- **Text for analysis**
========================================

The filing of the Chapter 11 petition automatically stayed all suits against Robins itself under section 362(a) of the Bankruptcy Code, even though no formal order of stay was immediately entered. See In re Larmar Estates, 5 B.R. 328, 330 (Bankr.E.D.N.Y.1980). But a number of plaintiffs in suits where there were defendants other than Robins, sought to sever their actions against Robins and to proceed with their claims against the co-defendant or co-defendants. Robins responded to the move by filing an adversary proceeding in which it named as defendants the plaintiffs in eight such suits pending in various state and federal courts. In that proceeding, the debtor sought (1) declaratory relief adjudging that the debtor's products liability policy with Aetna Casualty and Insurance Company (Aetna) was an asset of the estate in which all the Dalkon Shield plaintiffs and claimants had an interest and (2) injunctive relief restraining the prosecution of the actions against its co-defendants. Service of the summons and complaint in that adversary proceeding, a memorandum of law in support of the motion for a preliminary injunction therein, a notice of the debtor's intention to apply for a temporary restraining order, a copy of the proposed temporary restraining order and affidavits in support were duly mailed by first-class mail and by Federal Express to all the defendants and their attorneys at their addresses. See Bankruptcy Rule 7004 and Rule 4, Fed.R.Civ.P.

4

The debtor's application for a temporary restraining order and for the setting of a date for a hearing on the request for preliminary injunction in the adversary proceeding was heard ex parte by the district judge who had jurisdiction over the proceedings.5 The district judge granted at the time a temporary restraining order in the proceedings and set a hearing on the debtor's application for a preliminary injunction. On that same day, Robins mailed by first-class mail and by Federal Express to all the defendants and their attorneys at their addresses "Notice of Hearing on Plaintiff's Motion for Preliminary Injunction."

5

At the hearing on the motion for a preliminary injunction, a number of defendants as well as the Committee constituted by the court to represent Dalkon Shield Claimants appeared by counsel.6 At the commencement of the hearing the defendant Piccinin, a plaintiff in one of the Dalkon Shield actions which Robins sought to stay, filed through her attorney a written motion to dismiss as against her. No other defendant filed a motion in response to the motion for a preliminary injunction. After receiving certain testimony, admitting various records, and hearing arguments of parties, the district court granted Robins' request for a preliminary injunction.

========================================

- **Provided information**
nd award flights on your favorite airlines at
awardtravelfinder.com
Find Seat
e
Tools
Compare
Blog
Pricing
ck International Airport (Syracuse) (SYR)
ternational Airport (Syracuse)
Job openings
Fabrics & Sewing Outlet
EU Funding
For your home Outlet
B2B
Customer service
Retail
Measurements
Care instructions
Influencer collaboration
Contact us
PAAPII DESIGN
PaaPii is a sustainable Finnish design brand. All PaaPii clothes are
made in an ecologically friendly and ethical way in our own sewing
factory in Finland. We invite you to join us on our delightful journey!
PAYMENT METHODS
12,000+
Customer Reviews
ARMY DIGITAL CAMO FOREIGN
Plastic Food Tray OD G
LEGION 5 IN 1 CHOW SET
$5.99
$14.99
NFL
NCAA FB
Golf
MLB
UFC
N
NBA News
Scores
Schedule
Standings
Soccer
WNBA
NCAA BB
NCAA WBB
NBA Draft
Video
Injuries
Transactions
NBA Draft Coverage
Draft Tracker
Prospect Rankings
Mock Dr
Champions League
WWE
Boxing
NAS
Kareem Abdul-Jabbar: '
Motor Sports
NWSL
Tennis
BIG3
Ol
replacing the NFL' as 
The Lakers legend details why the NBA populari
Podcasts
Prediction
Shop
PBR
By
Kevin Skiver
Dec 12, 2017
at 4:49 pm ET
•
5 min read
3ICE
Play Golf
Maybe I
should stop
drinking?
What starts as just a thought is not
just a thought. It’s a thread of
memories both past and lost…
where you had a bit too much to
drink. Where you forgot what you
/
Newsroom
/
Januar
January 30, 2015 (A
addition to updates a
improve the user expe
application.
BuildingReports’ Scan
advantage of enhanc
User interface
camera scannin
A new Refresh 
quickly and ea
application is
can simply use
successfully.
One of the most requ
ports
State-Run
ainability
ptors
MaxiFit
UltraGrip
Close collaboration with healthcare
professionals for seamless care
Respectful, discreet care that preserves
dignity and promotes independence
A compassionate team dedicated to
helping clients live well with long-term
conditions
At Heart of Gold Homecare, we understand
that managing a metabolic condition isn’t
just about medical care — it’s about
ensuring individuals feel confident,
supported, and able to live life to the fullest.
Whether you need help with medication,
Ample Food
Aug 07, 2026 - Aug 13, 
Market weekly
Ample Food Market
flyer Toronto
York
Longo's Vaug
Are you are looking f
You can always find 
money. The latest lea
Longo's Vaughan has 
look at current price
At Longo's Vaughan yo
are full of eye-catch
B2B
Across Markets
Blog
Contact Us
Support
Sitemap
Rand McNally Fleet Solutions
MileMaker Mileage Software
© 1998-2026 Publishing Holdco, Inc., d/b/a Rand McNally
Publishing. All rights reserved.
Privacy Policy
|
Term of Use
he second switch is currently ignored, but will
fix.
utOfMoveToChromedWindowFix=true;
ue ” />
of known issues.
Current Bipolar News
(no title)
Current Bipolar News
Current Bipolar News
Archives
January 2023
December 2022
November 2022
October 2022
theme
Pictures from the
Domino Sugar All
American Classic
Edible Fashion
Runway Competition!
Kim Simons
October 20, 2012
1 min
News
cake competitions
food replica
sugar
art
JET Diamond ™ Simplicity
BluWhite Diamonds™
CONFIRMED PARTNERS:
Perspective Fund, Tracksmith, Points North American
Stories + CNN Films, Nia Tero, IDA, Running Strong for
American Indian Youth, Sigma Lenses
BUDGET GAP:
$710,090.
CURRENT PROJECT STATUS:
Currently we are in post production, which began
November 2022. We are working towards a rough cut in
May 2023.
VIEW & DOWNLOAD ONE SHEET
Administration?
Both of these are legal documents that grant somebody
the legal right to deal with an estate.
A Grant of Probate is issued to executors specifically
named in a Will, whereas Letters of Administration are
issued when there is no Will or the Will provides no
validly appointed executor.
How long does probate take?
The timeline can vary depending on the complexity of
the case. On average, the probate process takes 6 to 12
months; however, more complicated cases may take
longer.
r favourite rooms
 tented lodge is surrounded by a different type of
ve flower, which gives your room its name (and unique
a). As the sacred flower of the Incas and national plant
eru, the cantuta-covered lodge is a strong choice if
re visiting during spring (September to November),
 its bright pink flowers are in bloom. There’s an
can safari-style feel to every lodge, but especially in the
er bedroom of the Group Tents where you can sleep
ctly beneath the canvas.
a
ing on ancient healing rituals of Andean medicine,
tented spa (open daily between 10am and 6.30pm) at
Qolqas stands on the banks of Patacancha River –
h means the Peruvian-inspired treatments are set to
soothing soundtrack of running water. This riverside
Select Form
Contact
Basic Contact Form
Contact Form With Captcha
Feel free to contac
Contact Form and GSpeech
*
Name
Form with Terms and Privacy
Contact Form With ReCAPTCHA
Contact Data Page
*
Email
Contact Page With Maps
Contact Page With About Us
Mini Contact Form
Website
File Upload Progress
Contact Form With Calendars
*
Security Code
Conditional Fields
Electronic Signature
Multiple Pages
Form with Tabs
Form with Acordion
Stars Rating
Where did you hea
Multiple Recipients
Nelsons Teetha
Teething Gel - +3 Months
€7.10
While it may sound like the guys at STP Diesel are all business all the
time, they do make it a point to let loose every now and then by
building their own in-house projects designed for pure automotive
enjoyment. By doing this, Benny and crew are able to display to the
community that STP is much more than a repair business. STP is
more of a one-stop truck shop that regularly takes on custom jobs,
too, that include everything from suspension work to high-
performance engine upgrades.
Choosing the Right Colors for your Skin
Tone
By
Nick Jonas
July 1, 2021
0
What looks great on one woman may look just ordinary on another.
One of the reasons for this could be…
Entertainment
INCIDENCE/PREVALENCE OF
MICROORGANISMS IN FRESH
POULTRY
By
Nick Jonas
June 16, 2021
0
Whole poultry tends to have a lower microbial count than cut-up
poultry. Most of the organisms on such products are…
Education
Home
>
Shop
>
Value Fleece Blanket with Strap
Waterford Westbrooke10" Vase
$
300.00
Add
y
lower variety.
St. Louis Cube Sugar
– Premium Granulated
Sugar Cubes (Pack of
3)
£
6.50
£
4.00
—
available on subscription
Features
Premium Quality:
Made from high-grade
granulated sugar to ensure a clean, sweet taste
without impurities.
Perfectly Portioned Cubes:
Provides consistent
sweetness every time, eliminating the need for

========================================

- **Apply what you read**
a) Using the passage on the Robins bankruptcy case, decide whether each statement agrees with it. For each one, answer yes or no and quote the passage's deciding words.
(i) In its adversary proceeding, Robins named the plaintiffs in eight suits as defendants.
(ii) A formal order of stay was entered right away when the Chapter 11 petition was filed.
(iii) Besides Piccinin, other defendants also filed motions in response to the motion for a preliminary injunction.
b) Continue the passage on the Robins bankruptcy case from where it stops.

- **Activity answers**
a)
(i) Yes: "in which it named as defendants the plaintiffs in eight such suits pending in various state and federal courts"
(ii) No: "even though no formal order of stay was immediately entered"
(iii) No: "No other defendant filed a motion in response to the motion for a preliminary injunction."

b)
6

In his order granting the preliminary injunction, the district judge found (1) that continuation of litigation in the civil actions threatened property of Robins' estate, burdened and impeded Robins' reorganization effort, contravened the public interest, and rendered any plan of reorganization futile; (2) that this burden on Robins' estate outweighed any burden on the Dalkon claimants caused by enjoining their civil actions; and (3) that all remaining insurance coverage in favor of the debtor under its liability policy issued by Aetna was property of the Robins' Chapter 11 estate. The district judge then held that all actions for damages that might be satisfied from proceeds of the Aetna insurance policy were subject to the stay pursuant to 11 U.S.C. Sec. 362(a)(3) and enjoined further litigation in the eight civil actions, pursuant to 11 U.S.C. Sec. 362(a)(1), (3) as supplemented by 11 U.S.C. Sec. 105.

7

Only the defendants Piccinin, the Mosas, and Conrad filed timely notices of appeal from the grant of the preliminary injunction. Their appeals, questioning the propriety of that preliminary injunction as against suits by Robins' co-defendants is the first of the issues now before this Court.

8

Some three weeks after entry of the preliminary injunction, Robins filed a motion for (1) a determination of trial venue of all Dalkon Shield suits, (2) identification of such Dalkon Shield cases as were "related to" the Chapter 11 case, and (3) transfer of such cases to the Eastern District of Virginia for trial. It also requested an expedited hearing on these motions. This request for an expedited hearing was granted and the expedited hearing was set ten days later. Notice of the hearing was given the Representatives of the Dalkon Shield Claimants Committee and the Unsecured Creditors Committee. The Committees and the defendants Piccinin, the Mosas and Conrad appeared by counsel at the hearing and joined in entering objections to the motion.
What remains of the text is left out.